EDITORíS DESK: The two sides of CDOT
Our Page 1 story about the speed change on Highway 24 seems like a classic case of the right hand not knowing what the left hand is doing. One office of the Colorado Department of Transportation (CDOT) says the 45-mph speed limit between 8th and 31st streets could be increased to 50 after certain
improvements are made; then another office comes along and decides to make it 55 with the current configuration.
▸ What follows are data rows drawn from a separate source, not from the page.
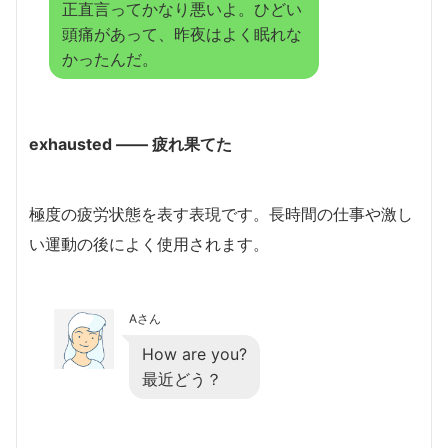
正直言ってかなり悪いよ。ひどい
頭痛があって、昨夜はよく眠れな
かったんだ。
exhausted ―― 疲れ果てた
極度の疲労状態を表す表現です。長時間の仕事や激し
い運動の後によく使用されます。
Aさん
How are you?
最近どう？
But I think it goes deeper than that (putting aside the fact that the first office spent $8 million and eight years in a process titled "Envision 24 West," which led at last to an Environmental Assessment, while the second office whipped out its findings in a speed study just this year). Not meaning to conjure any painful memories, but think back if you will to the Envision 24 West effort. As we went through round after round of meetings, many of us (myself included) waxed critical regarding the seeming insensitivity of CDOT. The state engineers and their consultant counterparts were listening, yes, but they just weren't hearing... or so it seemed at the time.
Only now, with the state's out-of-the-blue switcheroo from 45 to 55 mph west of Eighth Street, does it start to seem as if the engineers back then really were trying to do us Westsiders a favor. Faced with two main highway user types - pass-through motorists zooming through and local folks using it as needed - the CDOT group leading that study came down on the local side. They rejected a "freeway alternative (at 55 mph) and opted for an "expressway" model (at 50). The EA, which has been submitted to the feds, describes a goal of easier access and providing "a look and feel that is more like a local road."
By contrast, the CDOT bunch who decided on 55 based it largely on 85 percent of the highway's drivers being scofflaws. Freeway... expressway? Who cares? People are speeding - make it the law! They didn't talk to the neighborhood or local officials, not even to the Envision 24 West engineers. All for the maximum gain, as we've calculated, of 36 seconds of time. A better use of that time might be to watch your back. Those big trucks are coming down a lot faster than they used to.